Silk threaded memories

The Destiny of Silk
We barely clad ourselves in silk anymore in our daily lives. The significance of silk itself keeps fading away. The towns that were sustained Japan’s modern silk industry have undergone a history of prosperity and decline. This exhibition in Yokohama, which has profound connections with silk, features photographs of a silk mill still in operation in Gunma and the modest meisen kimonos made from scrap cocoon, which are chemically dyed and plain-woven.

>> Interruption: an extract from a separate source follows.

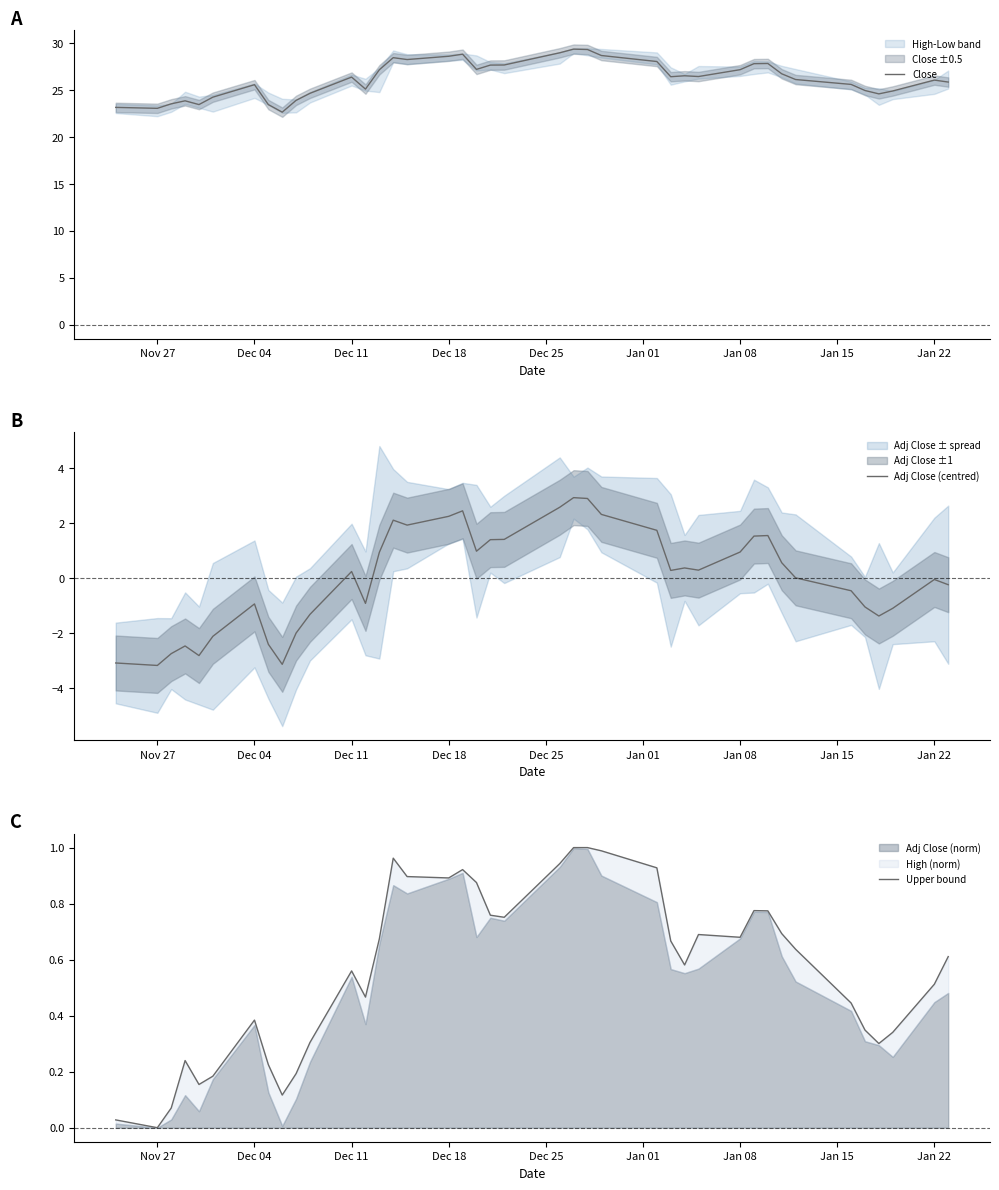

How many positive values does the Adj Close (centred) series have?

22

Co-organized by The Organizing Committee for Yokohama Triennale

🅐 The concourse at Bashamichi Station on the Minato Mirai Line
5-49 Honcho, Naka-ku, Yokohama (large space on the B2 level (ticket gate floor) between the ticket gates and exits 1 and 2)

Kannai District

ISHIUCHI Miyako

Born 1947 in Kiryu, Gunma, and raised in Yokosuka, Kanagawa. In 1979, Ishiuchi became the first woman photographer to win the 4th Ihei Kimura Photography Award with “Apartment”; in 2005, she was selected to represent the Japanese Pavilion at the 51st Venice Biennale with “Mother’s,” a series of photographic portraits of her mother’s belongings. Her ongoing project since 2007, ひろしま, a photographic portrait series of artifacts left behind by atomic bomb survivors, has been highly acclaimed and has been widely exhibited at art museums throughout Japan and abroad. In 2013, she was awarded the Purple Ribbon Medal, and in 2014, she received the Hasselblad International Photography Award. Ishiuchi’s works are in the collections of major museums in Japan, including the Yokohama Museum of Art, the National Museum of Modern Art, Tokyo, and the Tokyo Photographic Art Museum, as well as museums around the world, including the Museum of Modern Art, New York, the J. Paul Getty Museum, and Tate Modern.